İmgeler kütleler halinde inşa edilse de içten içe kaynayan, hatta kanayan, gerilimle dolu sahneler, kontur çizgilerinin belli belirsiz varlığından kaynaklanmakta. Etrafı sınırlandırılmamış figürler her ne kadar birbirine sarmalanmış veya istiflenmiş gibi dursalar da gölgelendirmeler sayesinde her an infilak etmeye hazır nesneler gibi durmaktadır. Sıkıştırılmışlık, istiflenmişlik hali bedenleri; birbirini itme, çekme, kasılma ve yaralamaları sonucu birer et yığınına dönüştürmektedir. Neredeyse birer heykel gibi tasarımlanmış bu çizimler kaideler üzerine yerleştirilmiş, birbirine bağlanmış torsoların görünümüne kavuşmaktadır.

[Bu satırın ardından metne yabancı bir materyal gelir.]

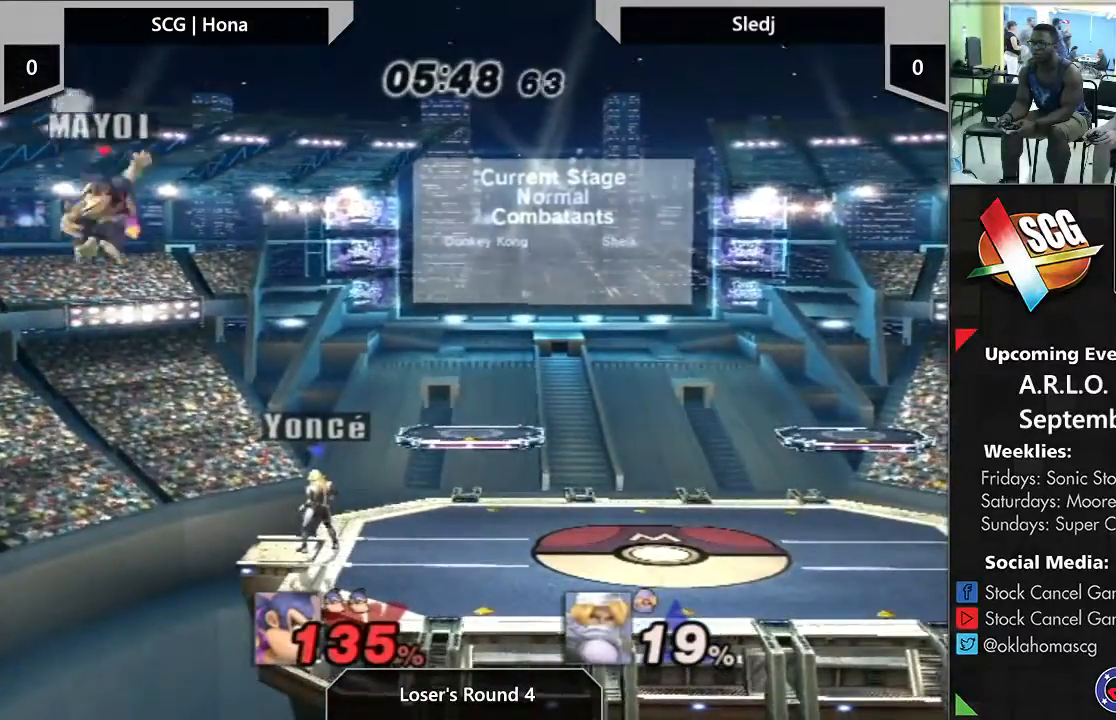
{"buttons": [], "left_stick": "right", "right_stick": "center", "events": [[83, "left_stick", "right"]]}
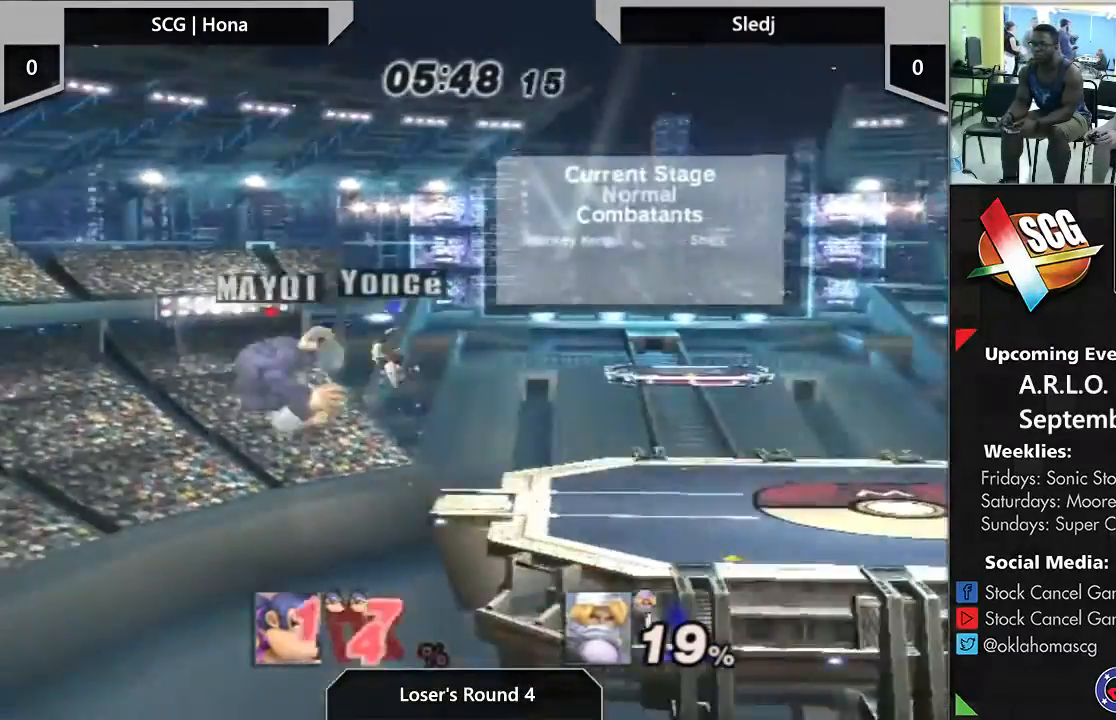
{"buttons": [], "left_stick": "up-right", "right_stick": "center", "events": [[100, "left_stick", "up-right"], [300, "Y", "down"], [433, "Y", "up"]]}
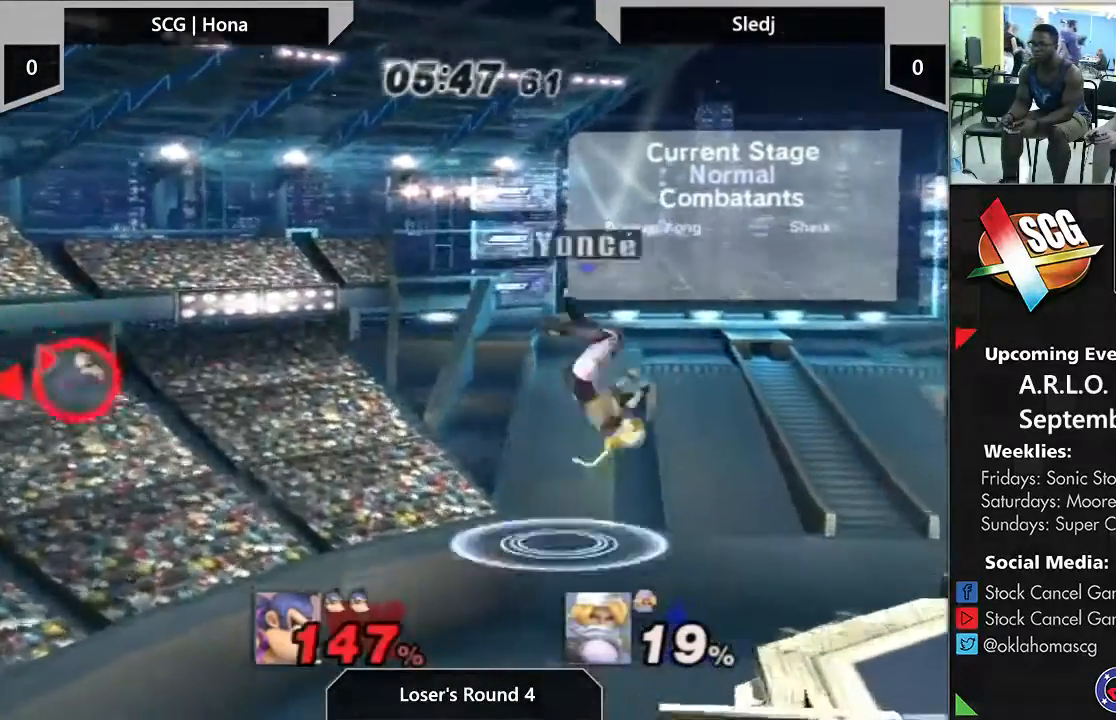
{"buttons": ["START"], "left_stick": "center", "right_stick": "center", "events": [[167, "START", "down"], [367, "left_stick", "center"]]}
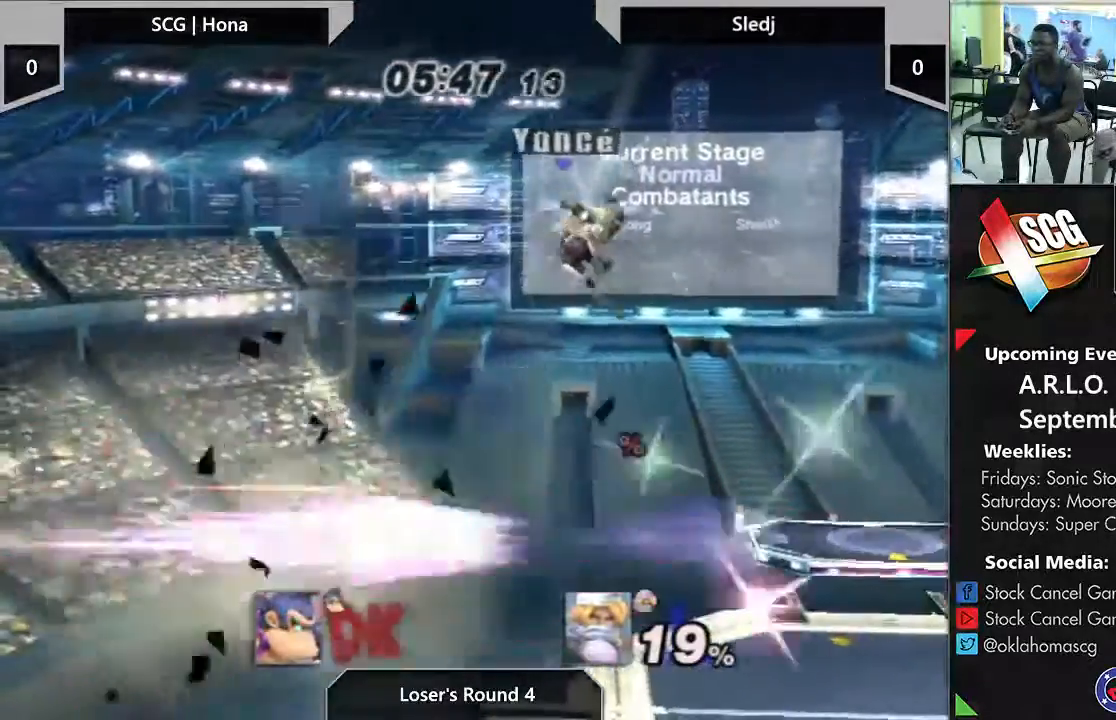
{"buttons": [], "left_stick": "center", "right_stick": "center", "events": [[350, "START", "up"]]}
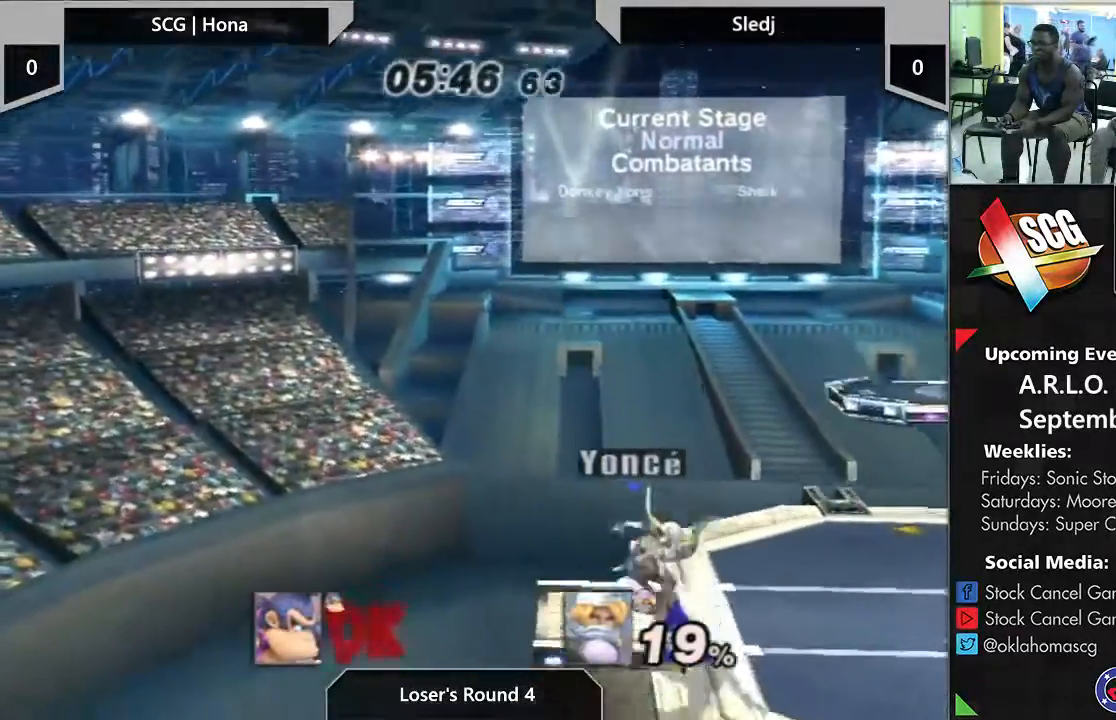
{"buttons": [], "left_stick": "center", "right_stick": "center", "events": []}
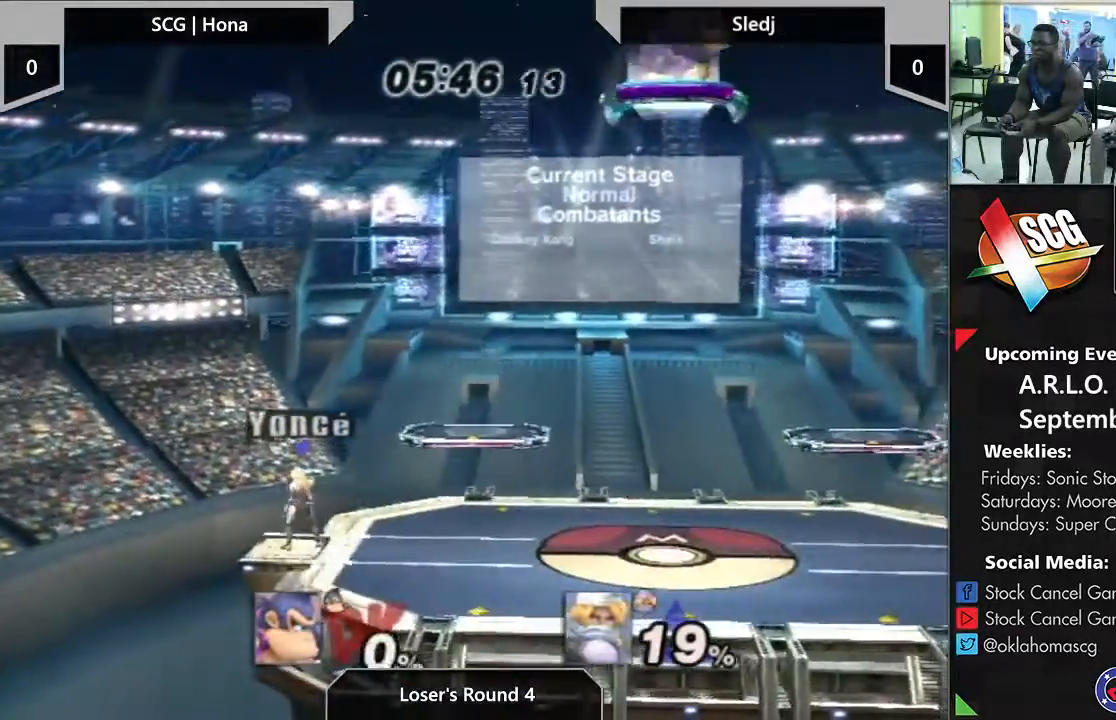
{"buttons": ["B"], "left_stick": "center", "right_stick": "center", "events": [[483, "B", "down"]]}
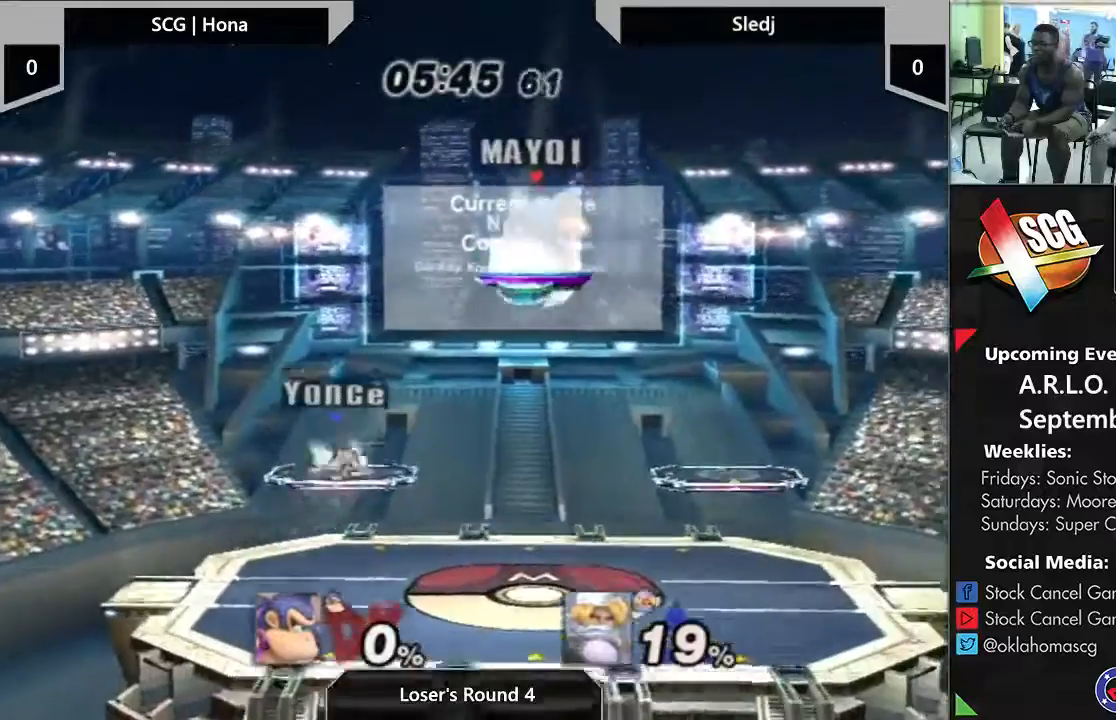
{"buttons": [], "left_stick": "center", "right_stick": "center", "events": [[150, "B", "up"]]}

Kare veya daire şeklindeki kaideler ideal formların sanat tarihsel ağırlığını tartmaktadır.
Yer yer F. Bacon’un çizimlerini akla getiren imgeler Nesli Türk’ün abject bedenle ilişkisini daha çoğul, kalabalık bir imgeselliğe bağlamaktadır. Çünkü Nesli Türk’ün iki eseri dışında (Baş ve Madonna) tek bir beden yoktur; çizgi, gölge ve rengin tek başına güvenli bir sığınağı da yoktur, bulaşıcı ve doğurgandır tüm elemanlar. Dolayısıyla formları birbirinden ayırmak burada imkansız bir hal almaktadır. Tıpkı doğa gibi kavramsız, sınırsız bağlaşık hareket etmektedir imgeleri. Bütün imgeler blok halinde ve sarmaşık (ya da rizomatik mi demek lazım) şeklinde varlığa gelir.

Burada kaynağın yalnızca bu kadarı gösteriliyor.